Texte : Ben Davis (The White Paper)
Traduction : Yuto Miyamoto
Vidéo : Masaki Miyamoto
Remerciements particuliers : Furuhashi Weaving
Les origines du « bafu » (tissu pour chevaux), utilisé pour Futo , remontent au monde de l’équitation. Fabriqué à partir d’un coton épais et tissé de manière dense, le bafu est généralement placé sous la selle du cavalier afin de protéger le dos du cheval. Au fil du temps, ce tissu rigide s’assouplit progressivement et acquiert du caractère. « Ce type de tissu à haute densité est une spécialité de la région d’Enshu (dans l’ouest de la préfecture de Shizuoka) », explique Asako Sakata, membre de l’équipe de développement produit de KINTO. « Les fils de chaîne sont si serrés qu’il est impossible de les compter. »

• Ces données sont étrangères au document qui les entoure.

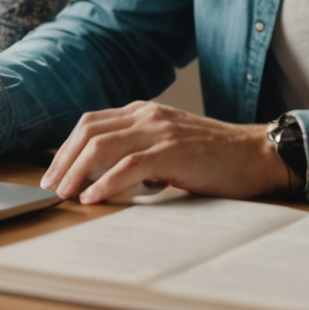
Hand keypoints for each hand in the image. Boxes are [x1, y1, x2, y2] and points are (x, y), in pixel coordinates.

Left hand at [40, 101, 293, 204]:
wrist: (257, 155)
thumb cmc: (215, 157)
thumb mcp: (170, 146)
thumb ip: (140, 152)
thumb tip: (104, 176)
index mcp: (145, 112)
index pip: (92, 123)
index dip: (66, 147)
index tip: (53, 172)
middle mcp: (148, 115)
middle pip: (89, 131)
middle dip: (64, 159)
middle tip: (51, 186)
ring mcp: (161, 131)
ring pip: (103, 145)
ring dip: (78, 171)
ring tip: (66, 194)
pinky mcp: (174, 151)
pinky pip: (130, 166)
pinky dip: (107, 182)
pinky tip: (94, 197)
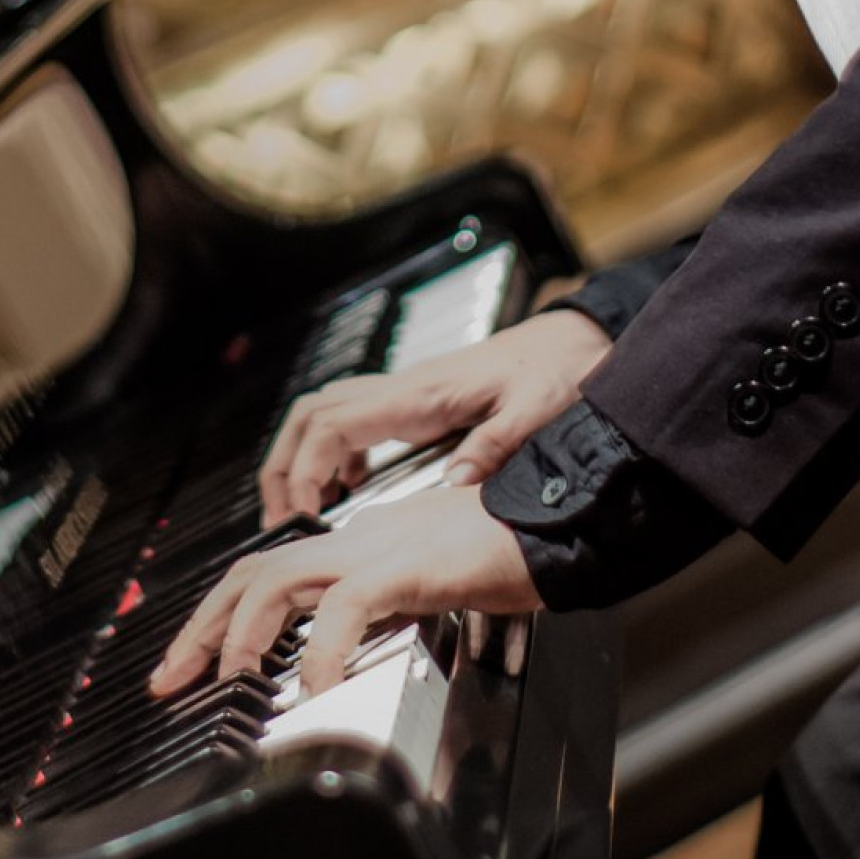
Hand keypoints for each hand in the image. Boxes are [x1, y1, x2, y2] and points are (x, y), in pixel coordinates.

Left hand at [149, 481, 541, 700]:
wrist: (562, 522)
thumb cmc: (511, 552)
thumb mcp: (436, 585)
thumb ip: (395, 606)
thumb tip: (356, 647)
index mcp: (362, 546)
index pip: (271, 570)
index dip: (222, 613)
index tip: (196, 662)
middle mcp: (359, 542)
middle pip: (253, 571)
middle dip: (201, 625)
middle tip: (168, 678)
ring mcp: (380, 550)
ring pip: (279, 578)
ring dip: (242, 630)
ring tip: (229, 679)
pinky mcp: (409, 567)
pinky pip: (347, 608)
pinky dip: (320, 648)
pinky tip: (313, 687)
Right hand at [259, 308, 611, 525]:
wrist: (577, 339)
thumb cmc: (559, 368)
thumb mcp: (535, 409)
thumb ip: (494, 446)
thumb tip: (454, 484)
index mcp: (422, 395)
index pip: (334, 426)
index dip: (306, 471)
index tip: (305, 517)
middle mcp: (404, 389)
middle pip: (312, 415)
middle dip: (284, 465)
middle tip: (282, 518)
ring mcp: (408, 393)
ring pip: (326, 414)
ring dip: (303, 457)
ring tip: (302, 509)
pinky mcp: (419, 402)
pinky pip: (356, 421)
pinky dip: (336, 454)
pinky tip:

Le fabricant de ce tissu particulier est Furuhashi Weaving, une entreprise familiale fondée en 1928. Ses usines de Hamamatsu abritent 20 métiers à tisser à navette à l'ancienne, qui tissent lentement des matières naturelles d'une douceur et d'une chaleur uniques. Cet équilibre entre fonctionnalité et familiarité a fait du tissu haute densité de Furuhashi le choix idéal pour ce tablier, conçu pour être utilisé non seulement pour préparer le café ou cuisiner à la maison, mais aussi pour les tâches quotidiennes et même dans le jardin.
Le toit en dents de scie qui subsiste à la manufacture Furuhashi Weaving est emblématique des ateliers de tissage traditionnels. Conçu pour laisser entrer la lumière naturelle, il permet aux artisans d'inspecter les fils fins à l'œil nu.
Tout près se trouve le lac Hamana, niché au cœur d'un paysage serein et dégagé.
« J’ai imaginé qu’il serait utilisé de manière intensive, c’est pourquoi l’épaisseur du tissu et sa résistance à l’usure étaient importantes », ajoute Sakata. « Mais pour un usage quotidien, un tablier doit offrir plus qu’une simple durabilité : il doit aussi être léger. »
Le respect des caractéristiques uniques du matériau exigeait un design qui ne gaspille pas le moindre bout de tissu. Il s’agissait donc de créer une belle forme basée sur des lignes droites et dépourvue de tout élément superflu. Cette recherche de simplicité se retrouve jusque dans les moindres détails, comme les boutonnières permettant d’enfiler le cordon à la taille pour maintenir le tablier en place. La fermeté du tissu a également rendu inutile toute doublure, ce qui a permis d’obtenir une pièce en une seule couche, facile à porter, à laver et à sécher.
L'un des détails les plus caractéristiques est la lisière, qui a été conservée telle quelle depuis le rouleau de tissu non découpé. La lisière est créée lors de la fabrication afin d'empêcher le tissu de se déformer et de s'effilocher, notamment lorsque le fil de trame va et vient sur le métier à tisser à navette. «Futo dans les tissus, je suis donc toujours attentif à ces lisières pour comprendre comment et pourquoi les matières ont été tissées d'une certaine manière », explique Sakata. « La lisière révèle l'identité du tissu. »
Cette identité est façonnée par les mains des artisans qui travaillent main dans la main pour perpétuer la longue tradition de production textile d’Enshu. Du filage et de la teinture des fils au tissage, en passant par la finition et le contrôle qualité, les différentes étapes sont réalisées par des ateliers dotés de compétences spécialisées qui s’appuient les uns sur les autres pour mener à bien la fabrication des textiles. Il s'agit d'un écosystème fragile où un seul maillon manquant – la fermeture d'une usine – peut affecter la production de manière indéfinie, ce qui incite Furuhashi Weaving et ses partenaires à continuer de travailler sans relâche pour se soutenir mutuellement.